#### TEXT

******

Programming mathematical objects

Programming mathematical objects

ยท

10 min read

Introduction

This post is divided into two main parts. In the first one, I'm going to introduce mathematical objects and mathematical applications. It is programmer-oriented, but I assume some level of math knowledge. In the second part, I will tell my personal experience discovering and researching previous work on this same topic.

Note: In case you know it, the Wolfram Language may come to your mind while reading this post. It is probably the most powerful tool out there for programming mathematics, as it is the result of years of continuous work by a very talented team. However, I won't talk about it here because even though it is more accessible than I thought at first, it imposes restrictions that I didn't want to deal with. I was not going to expect my reader to do so if I didn't, in the first place.

What are mathematical objects?

Anything we use to make math is a mathematical object. For example, numbers (\(3\), \(27\), \(-80\), \(3.15\), ...), symbols (\(+\), \(-\), \(=\), \(\pi\), \(\epsilon\), \(\sqrt{}\), ...) and variables (\(x\), \(y\), ...). From simple mathematical objects, we can build other more complex, like operations (\(3+5\), \(2^x\), \(A \cup B\) ...), relationships ( \(2 \lt 3\), \(x \ne 10\), \(1 = 1\) ) and even full theorems ( \(\forall x, y \in \mathbb{N}, x<y \iff \exists z \in \mathbb{N}:x+z=y\) ).

Modern programming languages provide all kinds of interfaces to represent and manipulate mathematical objects. Numbers, for example, are present in any non-esoteric language you will stumble upon. But what about more complex objects?

Mathematical objects in programming languages

Mathematical objects as data structures

While mathematical objects are relatively abstract concepts, their implementation in a computer is directly related to data structures. Different languages define different native data structures, and each compiler/interpreter implements the operations on said data structures, determining the mathematical objects that can be manipulated by that programming language without additional programming.

I say "without additional programming" because, in the end, all programming languages (the Turing-complete ones) are equivalent. Since we live in the future, you will find that popular languages have libraries that implement anything you can think of.

******

#### ACTIVITY A
Answer these questions about the post on programming mathematical objects:
(i) Into how many main parts is the post divided?
(ii) Which tool does the author call probably the most powerful for programming mathematics?
(iii) To what is the implementation of mathematical objects in a computer said to be directly related?

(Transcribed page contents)
******

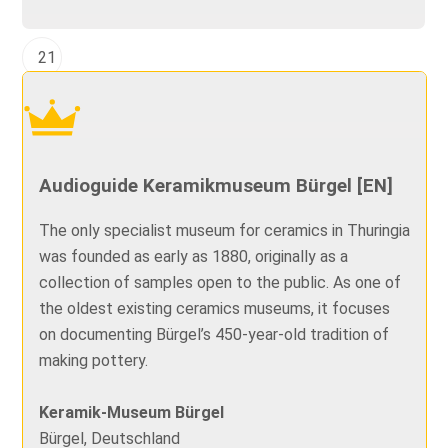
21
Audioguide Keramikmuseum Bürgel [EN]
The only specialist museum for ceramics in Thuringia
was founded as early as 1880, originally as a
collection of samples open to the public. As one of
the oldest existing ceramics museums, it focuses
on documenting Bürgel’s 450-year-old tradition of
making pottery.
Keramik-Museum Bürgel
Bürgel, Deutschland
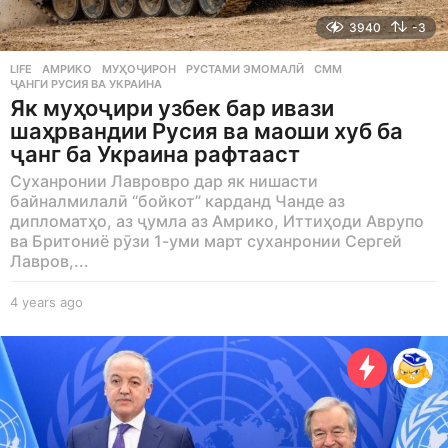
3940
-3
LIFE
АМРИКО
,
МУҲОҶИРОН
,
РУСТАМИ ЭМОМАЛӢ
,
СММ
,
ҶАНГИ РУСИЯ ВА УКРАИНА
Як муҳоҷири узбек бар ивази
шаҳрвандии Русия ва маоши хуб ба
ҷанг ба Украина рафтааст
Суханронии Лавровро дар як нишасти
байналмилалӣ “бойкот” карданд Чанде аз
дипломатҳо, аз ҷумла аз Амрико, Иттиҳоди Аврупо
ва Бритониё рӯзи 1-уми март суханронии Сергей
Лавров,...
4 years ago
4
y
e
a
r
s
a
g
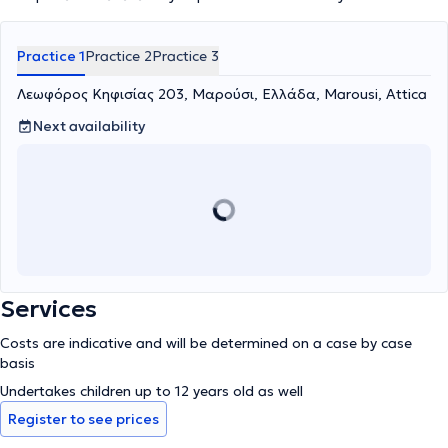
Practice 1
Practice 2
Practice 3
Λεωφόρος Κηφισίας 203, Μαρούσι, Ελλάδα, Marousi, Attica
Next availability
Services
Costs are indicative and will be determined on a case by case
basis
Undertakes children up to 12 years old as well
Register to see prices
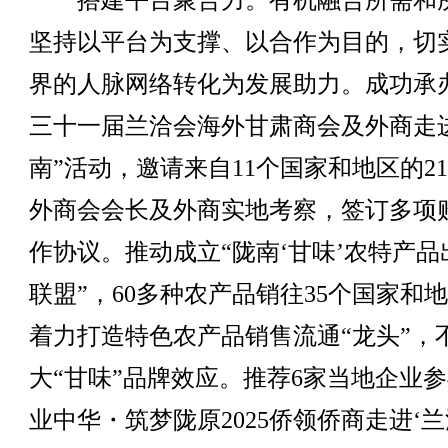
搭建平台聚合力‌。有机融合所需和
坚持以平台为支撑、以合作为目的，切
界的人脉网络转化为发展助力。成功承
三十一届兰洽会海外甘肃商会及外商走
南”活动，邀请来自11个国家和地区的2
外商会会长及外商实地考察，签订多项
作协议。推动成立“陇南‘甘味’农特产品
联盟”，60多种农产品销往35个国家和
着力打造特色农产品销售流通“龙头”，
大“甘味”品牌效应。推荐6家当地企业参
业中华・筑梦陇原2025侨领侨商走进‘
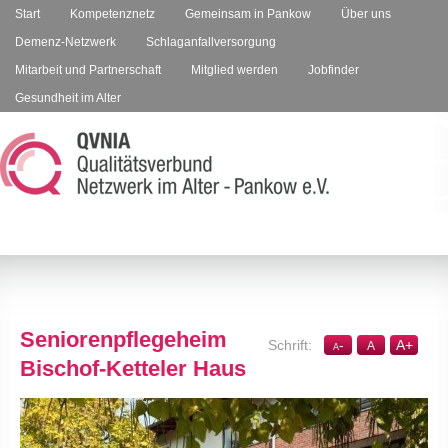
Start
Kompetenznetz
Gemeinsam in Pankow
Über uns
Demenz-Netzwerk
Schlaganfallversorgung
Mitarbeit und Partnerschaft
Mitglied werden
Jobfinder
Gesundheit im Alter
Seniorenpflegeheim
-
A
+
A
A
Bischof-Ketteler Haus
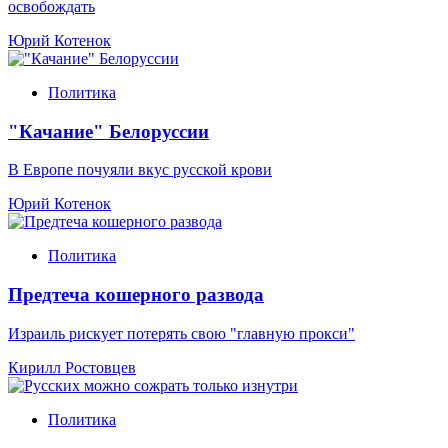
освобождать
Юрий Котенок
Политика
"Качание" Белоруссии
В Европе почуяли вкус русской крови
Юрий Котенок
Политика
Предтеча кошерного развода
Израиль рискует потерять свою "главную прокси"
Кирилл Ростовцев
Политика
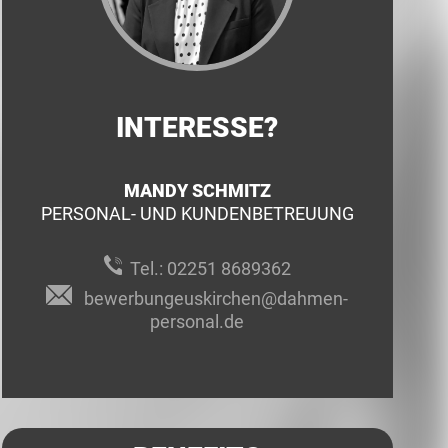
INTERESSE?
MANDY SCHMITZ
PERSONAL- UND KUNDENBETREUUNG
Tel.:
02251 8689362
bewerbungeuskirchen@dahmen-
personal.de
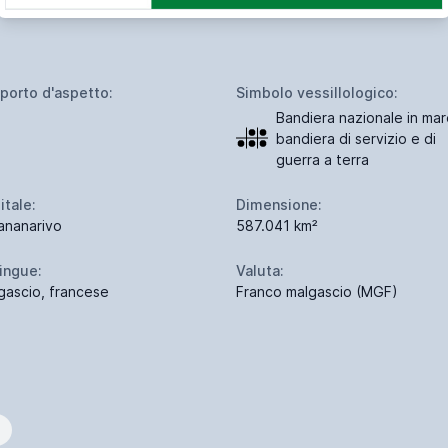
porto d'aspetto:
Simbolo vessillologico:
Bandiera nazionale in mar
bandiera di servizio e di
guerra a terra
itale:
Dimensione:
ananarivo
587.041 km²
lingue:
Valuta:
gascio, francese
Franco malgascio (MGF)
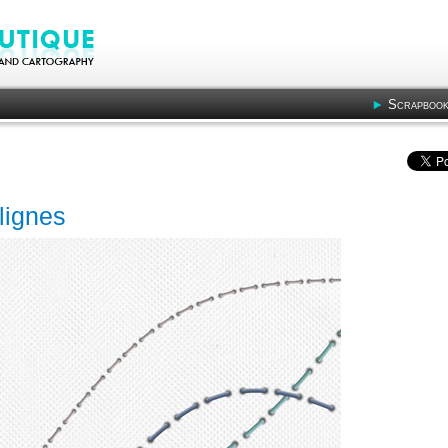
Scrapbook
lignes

******

#### ACTIVITY B
Rewrite the listing from its beginning through the line containing "Bürgel, Deutschland", replacing "ceramics" with "porcelain" and changing nothing else. Leave the pictures out of your answer.

#### EXERCISE RESPONSE A
(i) Two.
(ii) The Wolfram Language.
(iii) Data structures.

#### EXERCISE RESPONSE B
21
Audioguide Keramikmuseum Bürgel [EN]
The only specialist museum for porcelain in Thuringia
was founded as early as 1880, originally as a
collection of samples open to the public. As one of
the oldest existing porcelain museums, it focuses
on documenting Bürgel’s 450-year-old tradition of
making pottery.
Keramik-Museum Bürgel
Bürgel, Deutschland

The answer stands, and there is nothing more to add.